Work instruction: If a record holds a picture, leave the picture out and repeat everything else exactly.

Task input:
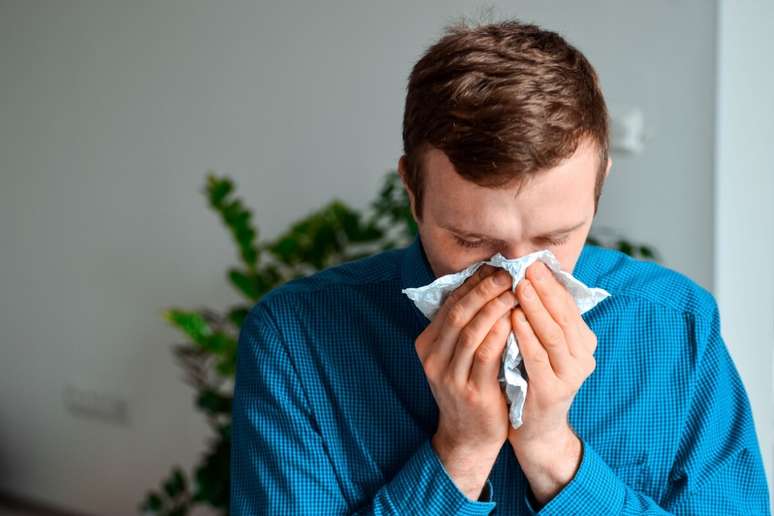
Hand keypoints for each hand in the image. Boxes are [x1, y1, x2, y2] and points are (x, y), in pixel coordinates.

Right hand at [415, 264, 516, 499]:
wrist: (468, 437)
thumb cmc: (468, 389)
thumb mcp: (454, 357)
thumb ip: (463, 328)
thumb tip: (484, 285)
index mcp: (427, 345)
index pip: (449, 304)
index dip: (472, 283)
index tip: (493, 267)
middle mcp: (433, 358)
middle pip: (458, 312)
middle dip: (484, 289)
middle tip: (507, 273)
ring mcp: (450, 376)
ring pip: (471, 330)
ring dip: (494, 306)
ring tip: (515, 290)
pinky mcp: (471, 390)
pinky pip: (486, 354)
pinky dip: (500, 332)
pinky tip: (514, 318)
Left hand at [507, 261, 596, 502]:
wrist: (536, 429)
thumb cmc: (532, 379)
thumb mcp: (542, 346)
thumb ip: (541, 318)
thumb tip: (527, 276)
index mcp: (582, 341)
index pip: (568, 304)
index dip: (551, 282)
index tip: (532, 261)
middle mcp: (583, 357)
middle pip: (563, 315)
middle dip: (544, 288)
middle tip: (526, 267)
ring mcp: (571, 375)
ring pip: (553, 334)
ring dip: (535, 307)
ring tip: (519, 286)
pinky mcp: (553, 391)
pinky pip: (538, 358)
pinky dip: (526, 336)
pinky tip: (513, 319)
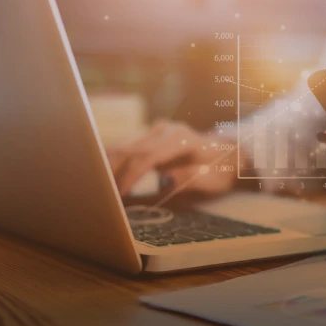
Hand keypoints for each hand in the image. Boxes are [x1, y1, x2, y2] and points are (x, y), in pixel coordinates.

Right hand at [107, 121, 236, 196]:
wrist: (229, 154)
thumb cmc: (219, 171)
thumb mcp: (207, 181)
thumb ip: (184, 182)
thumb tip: (160, 183)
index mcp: (181, 139)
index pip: (147, 157)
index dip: (130, 176)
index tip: (118, 194)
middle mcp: (166, 130)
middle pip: (130, 149)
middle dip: (111, 171)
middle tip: (98, 193)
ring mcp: (157, 130)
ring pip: (124, 147)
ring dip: (108, 166)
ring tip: (96, 185)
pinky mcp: (150, 136)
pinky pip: (127, 148)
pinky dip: (114, 161)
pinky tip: (103, 174)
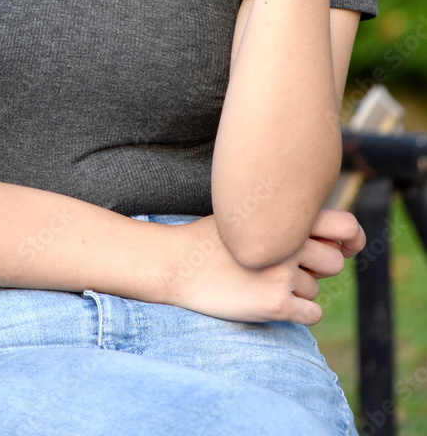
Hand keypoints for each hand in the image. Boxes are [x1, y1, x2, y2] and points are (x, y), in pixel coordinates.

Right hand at [159, 209, 363, 325]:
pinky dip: (296, 313)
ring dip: (296, 290)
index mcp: (285, 217)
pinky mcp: (276, 304)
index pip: (346, 225)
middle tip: (283, 268)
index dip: (351, 238)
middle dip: (317, 268)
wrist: (176, 263)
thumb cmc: (212, 239)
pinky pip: (311, 314)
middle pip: (334, 262)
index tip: (343, 247)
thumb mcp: (249, 215)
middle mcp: (289, 243)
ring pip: (315, 289)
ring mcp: (283, 274)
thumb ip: (285, 220)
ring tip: (259, 281)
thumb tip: (329, 238)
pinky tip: (266, 301)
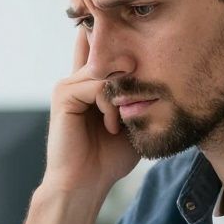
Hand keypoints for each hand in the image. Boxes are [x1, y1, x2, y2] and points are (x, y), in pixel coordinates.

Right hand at [41, 33, 139, 194]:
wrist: (85, 184)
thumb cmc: (109, 159)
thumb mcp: (132, 122)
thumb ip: (138, 96)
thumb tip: (159, 71)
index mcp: (91, 85)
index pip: (103, 47)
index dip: (119, 40)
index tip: (144, 45)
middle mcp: (77, 80)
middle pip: (109, 52)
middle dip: (131, 71)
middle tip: (136, 102)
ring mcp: (68, 86)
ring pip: (106, 69)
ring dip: (121, 96)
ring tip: (120, 123)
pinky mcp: (64, 95)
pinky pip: (97, 85)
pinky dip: (109, 105)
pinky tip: (111, 126)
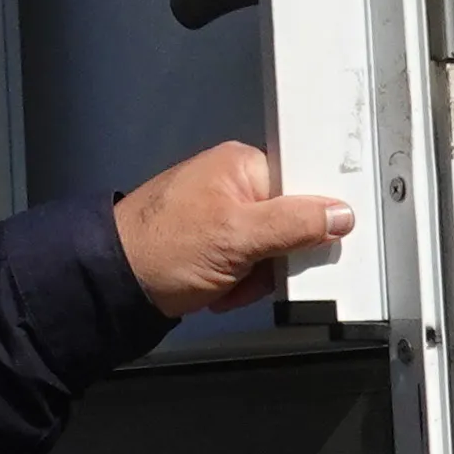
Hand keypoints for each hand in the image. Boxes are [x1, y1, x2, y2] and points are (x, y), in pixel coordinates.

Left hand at [112, 139, 355, 316]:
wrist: (112, 284)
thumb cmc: (163, 249)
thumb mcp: (237, 236)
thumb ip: (293, 224)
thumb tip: (341, 214)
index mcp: (241, 164)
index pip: (304, 183)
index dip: (314, 215)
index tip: (320, 241)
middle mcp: (234, 183)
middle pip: (292, 223)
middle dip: (278, 258)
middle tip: (253, 269)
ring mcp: (224, 215)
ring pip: (274, 251)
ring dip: (256, 277)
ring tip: (227, 282)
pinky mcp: (216, 243)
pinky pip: (251, 265)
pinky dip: (240, 283)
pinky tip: (219, 289)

Reply:
Hand keypoints for each hand in the image. Boxes are [x1, y1, x2, y2] and points are (x, y), in pixel coordinates.

Right hand at [415, 264, 516, 499]:
wrist: (468, 437)
thumb cmc: (468, 389)
thumb mcp: (454, 357)
thumb ip: (463, 328)
thumb tip: (484, 285)
index mcp: (427, 345)
index pip: (449, 304)
index dip: (472, 283)
index tip: (493, 267)
middle mcp: (433, 358)
middle pip: (458, 312)
middle dip: (484, 289)
middle tip: (507, 273)
ring mcp: (450, 376)
ring pip: (471, 330)
ring dip: (494, 306)
ring tip: (515, 290)
pinky mcp: (471, 390)
pinky pip: (486, 354)
pinky dip: (500, 332)
pinky tip: (514, 318)
Left hand at [507, 261, 596, 502]:
wrist: (536, 429)
thumb cmc: (532, 379)
thumb mcp: (542, 346)
thumb ip: (541, 318)
thumb tip: (527, 276)
index mcp: (582, 341)
index pip: (568, 304)
index dip: (551, 282)
index tip: (532, 261)
middle mcp: (583, 357)
middle pip: (563, 315)
middle dip: (544, 288)
middle tip: (526, 267)
ring mcp: (571, 375)
ring pip: (553, 334)
ring dip: (535, 307)
ring tip: (519, 286)
pinky mcp: (553, 391)
pinky pip: (538, 358)
pinky dip: (526, 336)
pinky tip: (513, 319)
Hand keypoints for each hand in the image. Boxes are [x1, y1, x2, y2] and points are (x, y), in pixel coordinates.

Right hand at [107, 121, 236, 196]:
wrist: (229, 154)
thumb cmc: (219, 171)
thumb mcp: (207, 181)
thumb ip: (184, 182)
thumb tip: (160, 183)
index mcp: (181, 139)
index pip: (147, 157)
index dip: (130, 176)
index tip: (118, 194)
middle mcp: (166, 130)
middle pip: (130, 149)
middle dip: (111, 171)
middle tip: (98, 193)
ring mcp: (157, 130)
ring pip: (124, 147)
ring dip: (108, 166)
ring tip: (96, 185)
pinky mcp: (150, 136)
pinky pip: (127, 148)
pinky dip: (114, 161)
pinky tip: (103, 174)
Hand keypoints for each hand in the image. Boxes are [x1, y1, x2, y2] and points are (x, y), in pixel coordinates.

Right hand at [159, 209, 363, 325]:
pinky dip: (296, 313)
ring dip: (296, 290)
index mcp: (285, 217)
pinky mcp: (276, 304)
index pip: (346, 225)
middle tip: (283, 268)
index dip: (351, 238)
middle dip: (317, 268)
wrist: (176, 263)
thumb cmc: (212, 239)
pinky pip: (311, 314)
middle pip: (334, 262)
index tip: (343, 247)
thumb mcp: (249, 215)
middle mcp: (289, 243)
ring pip: (315, 289)
ring mcp: (283, 274)
thumb ip: (285, 220)
ring tip: (259, 281)
thumb tip: (329, 238)
pinky tip: (266, 301)
Hand keypoints for each hand in the image. Boxes are [x1, y1, x2, y2] and points are (x, y), in pixel coordinates.

Right hand at [41, 33, 139, 194]:
wrist: (85, 184)
thumb cmc: (109, 159)
thumb mcp: (132, 122)
thumb ip: (138, 96)
thumb tip: (159, 71)
index mcp: (91, 85)
index pip: (103, 47)
index dip: (119, 40)
index tip: (144, 45)
middle mcp: (77, 80)
middle pip: (109, 52)
middle dip: (131, 71)
middle tip: (136, 102)
ring mcp: (68, 86)
ring pip: (106, 69)
ring dip: (121, 96)
ring tip: (120, 123)
pinky mcp: (64, 95)
pinky pip: (97, 85)
pinky dip: (109, 105)
pinky tip: (111, 126)
Hand keypoints for each hand in the image. Boxes are [x1, y1, x2, y2] and points are (x, y), in pixel coordinates.

Left hand at [112, 139, 355, 316]:
wrist: (112, 284)
thumb cmc: (163, 249)
thumb mcp: (237, 236)
thumb ip: (293, 224)
thumb tip: (341, 214)
index mcp: (241, 164)
index pip: (304, 183)
index dip: (314, 215)
index tip: (320, 241)
middle mcp: (234, 183)
middle pip: (292, 223)
middle dip: (278, 258)
middle tip: (253, 269)
ring mcp: (224, 215)
ring pip: (274, 251)
ring dip: (256, 277)
ring tip: (227, 282)
pinky mcp: (216, 243)
pinky pip: (251, 265)
pinky dip: (240, 283)
pinky tip: (219, 289)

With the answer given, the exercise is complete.